また,転送ファイルに含まれるデータ中に使用できる文字については,マニュアル「JP1/Automatic Job Management System 3 設計ガイド(システム構築編) 2.4.2(7)(a) 使用できる文字の範囲」を参照してください。
-
- 重要
-
ファイル名には,ネットワークドライブ名から始まるパスを指定しないでください。ネットワークドライブ名ではなく,「\\コンピュータ名\共有フォルダ\実行ファイル名」のようにコンピュータ名から始まるパスを指定してください。
(4) [属性]タブ
[詳細定義−[Queue Job]]ダイアログボックスの[属性]タブを次の図に示します。
表示項目について説明します。
- [保留]
-
ユニットの状態をあらかじめ保留状態にするかどうかを指定します。指定できる種類は,[しない]と[する]です。デフォルトは[しない]です。
- [種別]
-
ユニットの種別をリカバリーにするかどうかを指定します。指定できる種類は,[通常]と[リカバリ]です。デフォルトは[通常]です。
- [打ち切り時間指定]
-
QUEUEジョブでは指定できません。
- [打ち切り時間]
-
QUEUEジョブでは指定できません。
- [終了遅延監視]
-
実行所要時間によるジョブの終了遅延監視をするかどうかを指定します。ジョブの終了遅延を監視する場合は[実行所要時間]をチェックします。デフォルトではチェックされていません。

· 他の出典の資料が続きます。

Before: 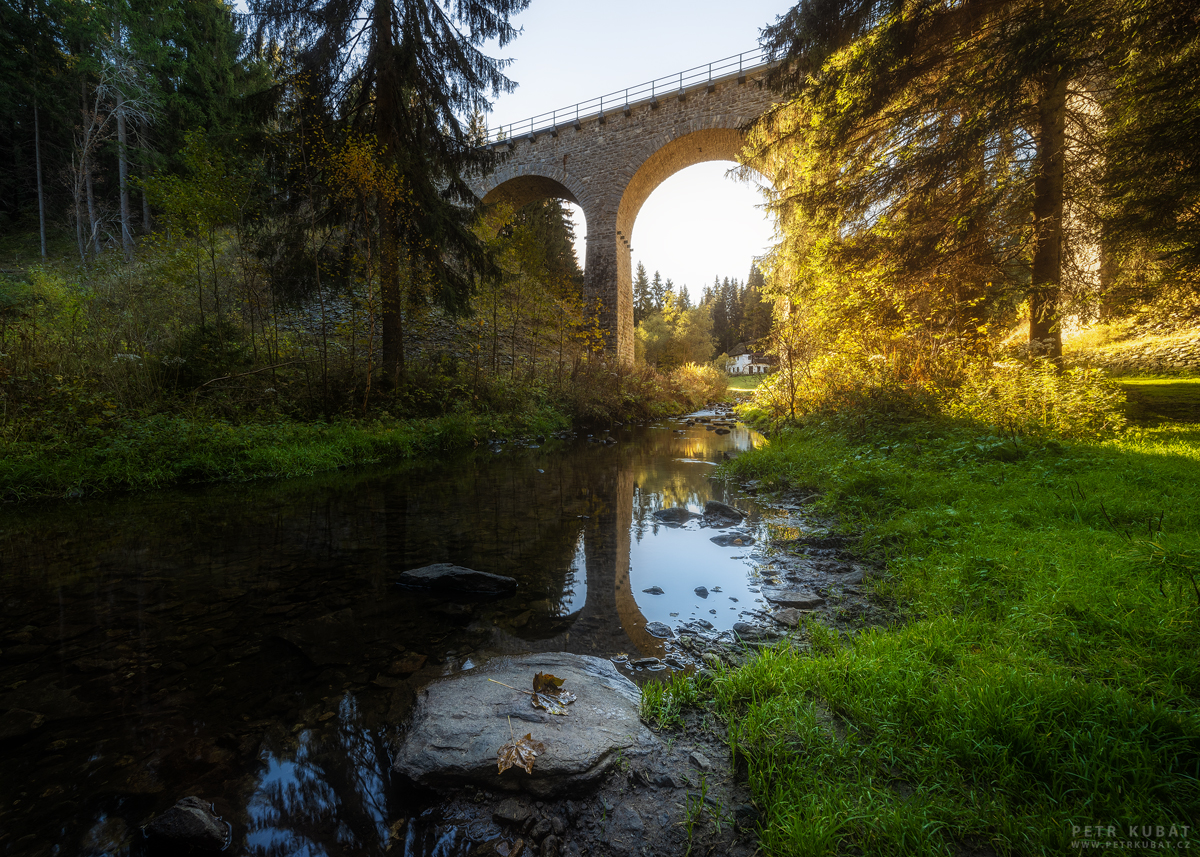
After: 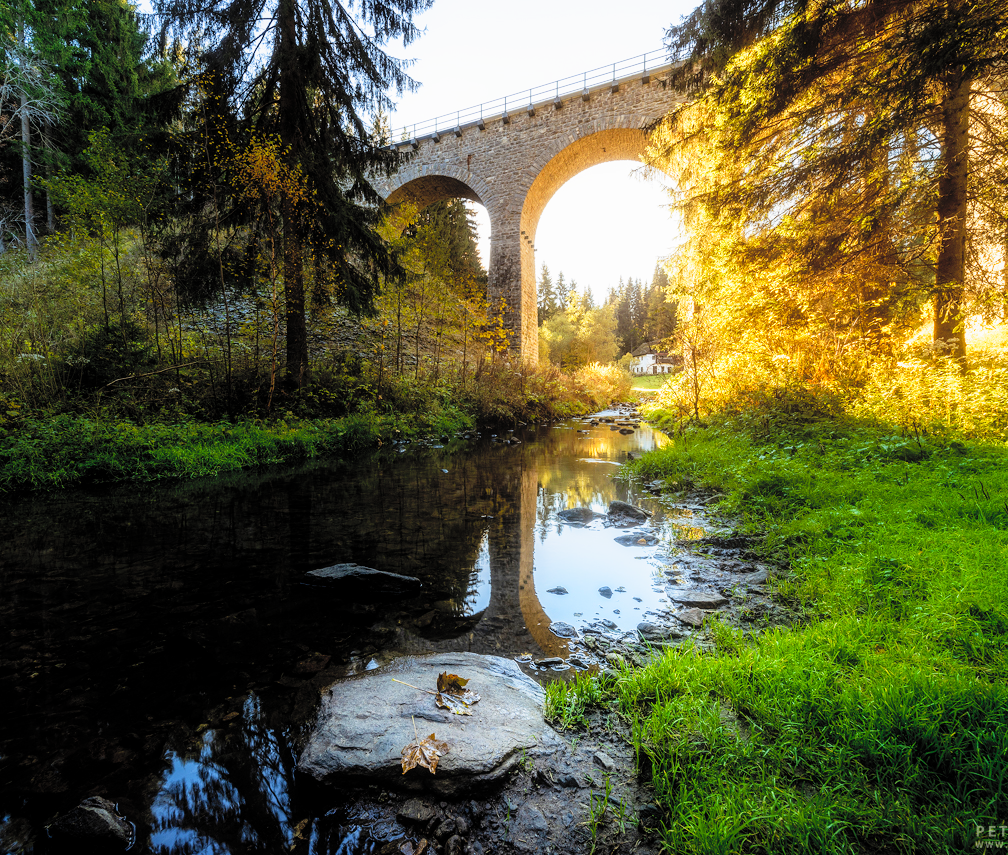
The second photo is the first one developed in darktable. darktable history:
contrast brightness saturation: contrast 0.1, brightness 0.3, saturation 0.14
crop: left 8.026%, right 7.374%
filmic rgb: middle gray luminance 12.74%, black relative exposure -10.13 EV, white relative exposure 3.47 EV, threshold 6 EV, target black luminance 0%, hardness 5.74, latitude 44.69%, contrast 1.221, highlights saturation mix 5%, shadows ↔ highlights balance 26.78%, add noise in highlights 0, preserve chrominance no, color science v3 (2019), use custom middle-gray values true, iterations of high-quality reconstruction 0, contrast in highlights soft, enable highlight reconstruction true
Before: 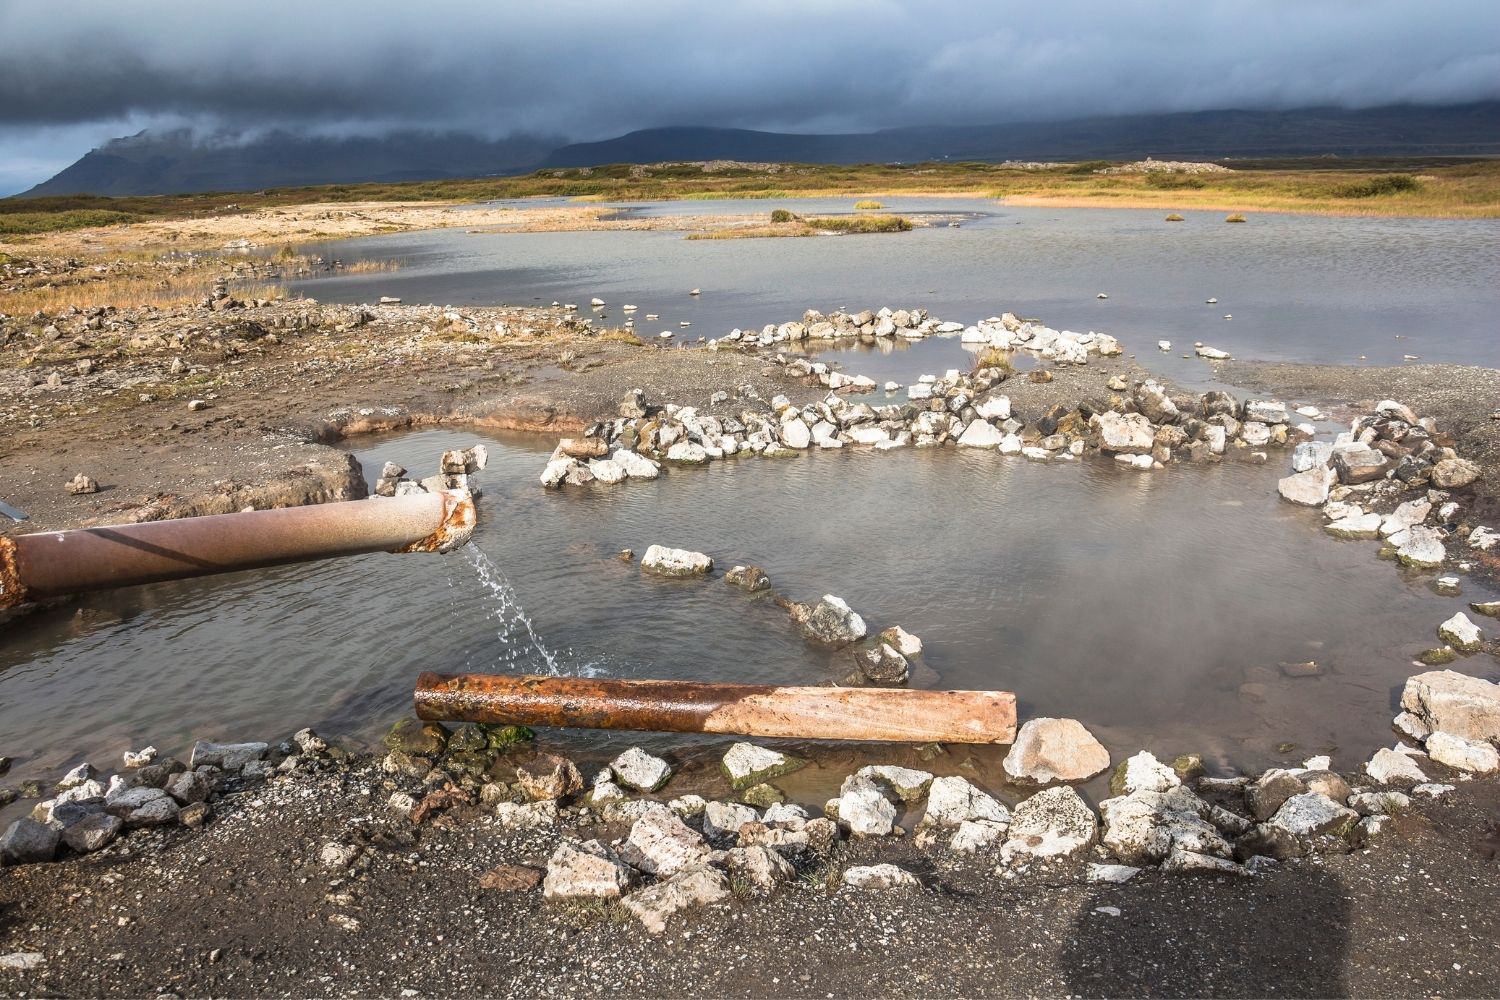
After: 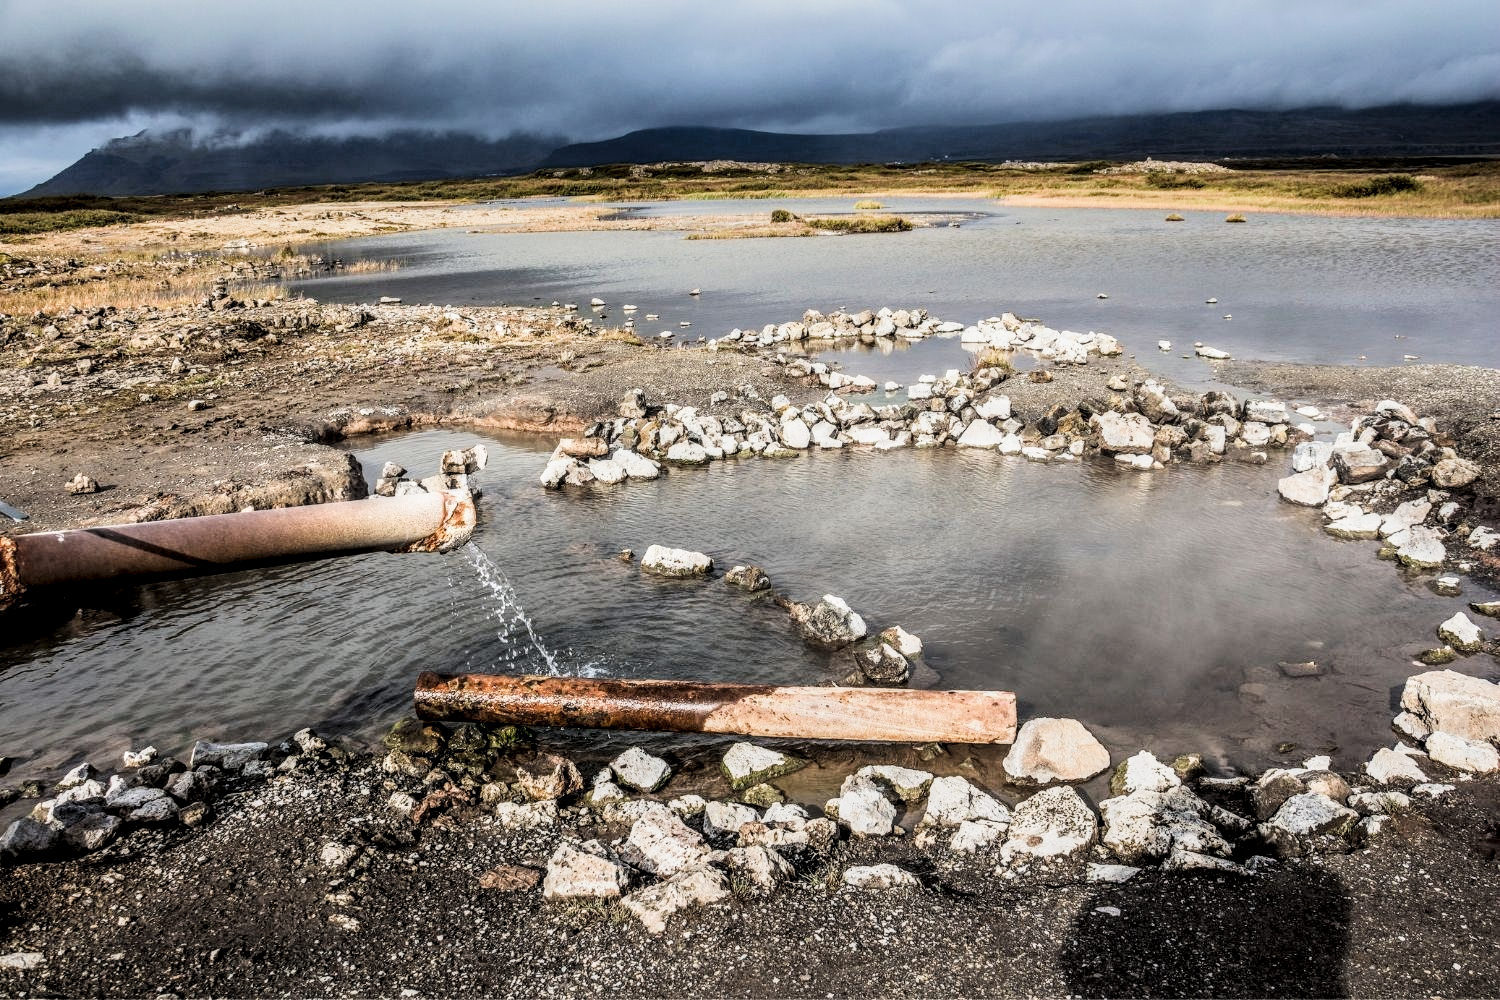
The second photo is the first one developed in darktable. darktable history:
filmic rgb: black relative exposure -5.12 EV, white relative exposure 3.97 EV, hardness 2.89, contrast 1.51, color science v5 (2021), contrast in shadows safe, contrast in highlights safe
local contrast: detail 150%
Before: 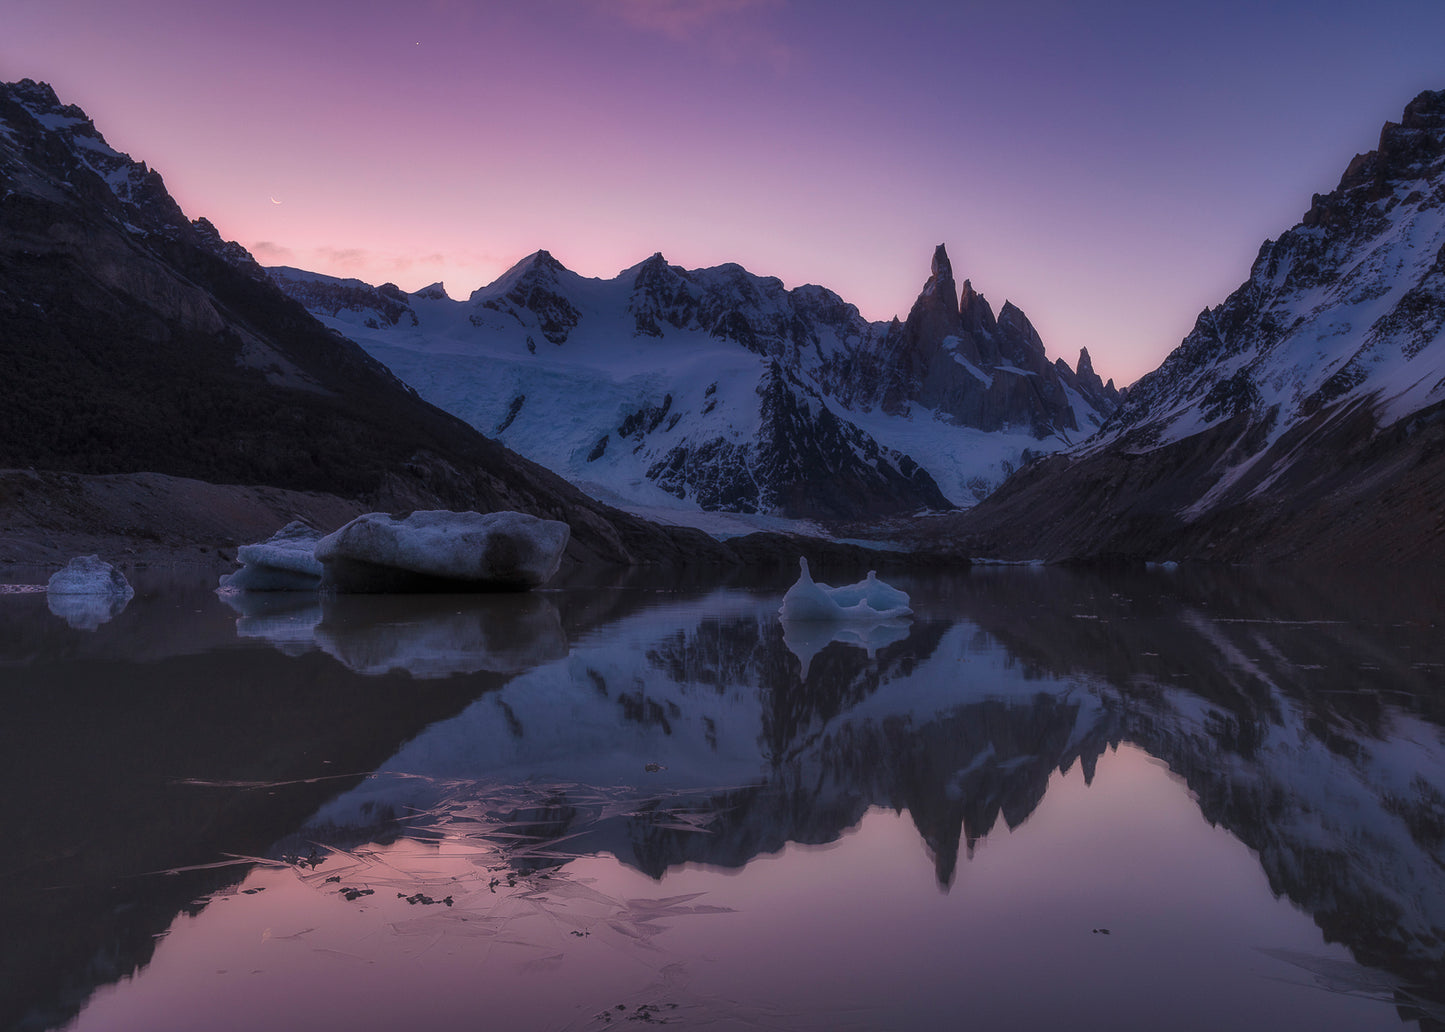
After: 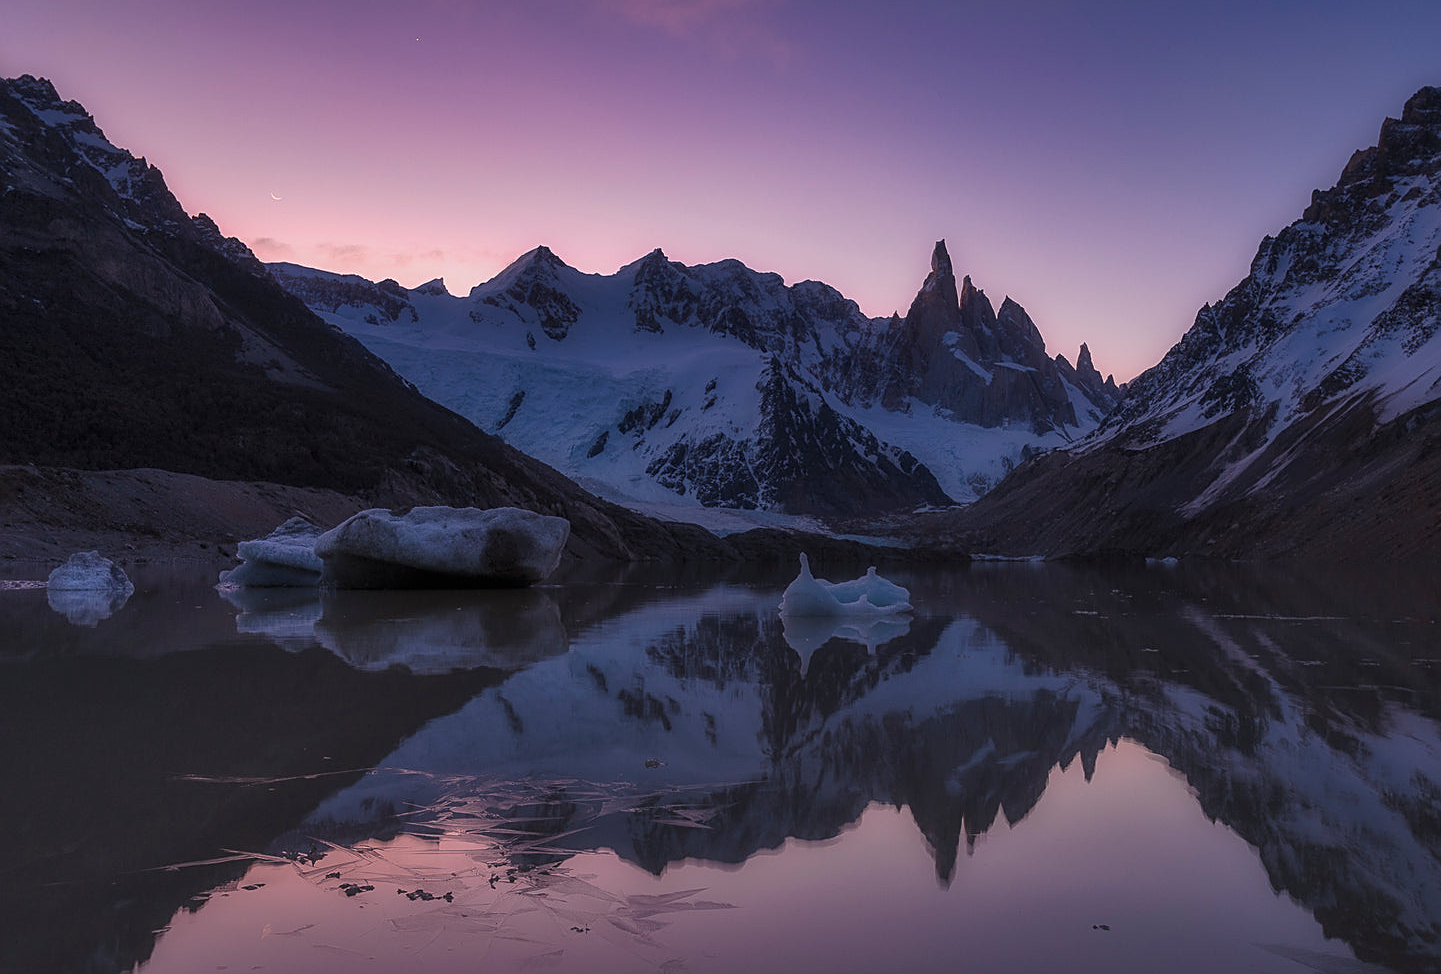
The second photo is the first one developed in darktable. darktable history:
sharpen: on, module defaults
crop: top 0.448%, right 0.262%, bottom 5.086%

また,[実行所要時間]をチェックした場合は,ジョブの実行所要時間を1〜1,440の範囲内で指定します(単位:分)。
この項目は,JP1/AJS3 - Viewの場合,またはJP1/AJS2 - View 08-50以降の場合に表示されます。実行所要時間によるジョブの終了遅延監視の注意事項については,マニュアル「JP1/Automatic Job Management System 3 設計ガイド(業務設計編) 5.1.3 ジョブの実行所要時間による終了遅延監視」を参照してください。
- [所有者]
-
ユニットの所有者を31バイト以内の文字列で指定します。デフォルトは,ログインしているJP1ユーザー名です。ただし,上位ユニットに対して上位ユニット属性継承機能を設定している場合,デフォルトは,上位ユニットの所有者です。
- [JP1資源グループ]
-
JP1資源グループ名を63バイト以内の文字列で指定します。指定できる文字は,英数字,および「_(アンダーバー)」です。デフォルトは,上位ユニットのJP1資源グループ名です。空白の場合は,アクセス権限の対象になりません。
- [実行ユーザー種別]
-
実行ユーザーの種類を選択します。デフォルトは[登録ユーザー]です。選択できる種類を次に示します。
-
[登録ユーザー]
ジョブを登録したJP1ユーザーでユーザーマッピングします。変換されたOSのユーザーのアカウントでジョブを実行します。
-
[所有ユーザー]
ジョブを所有しているJP1ユーザーでユーザーマッピングします。変換されたユーザーのアカウントでジョブを実行します。
ここで指定したユーザーからOSのユーザーに変換されるように,ジョブ実行ホストでユーザーマッピングする必要があります。
なお,上位ユニットに実行ユーザー固定機能を設定している場合,実行ユーザーは,ここでの指定に関係なく,ユニット属性プロファイルの設定に従って固定されます。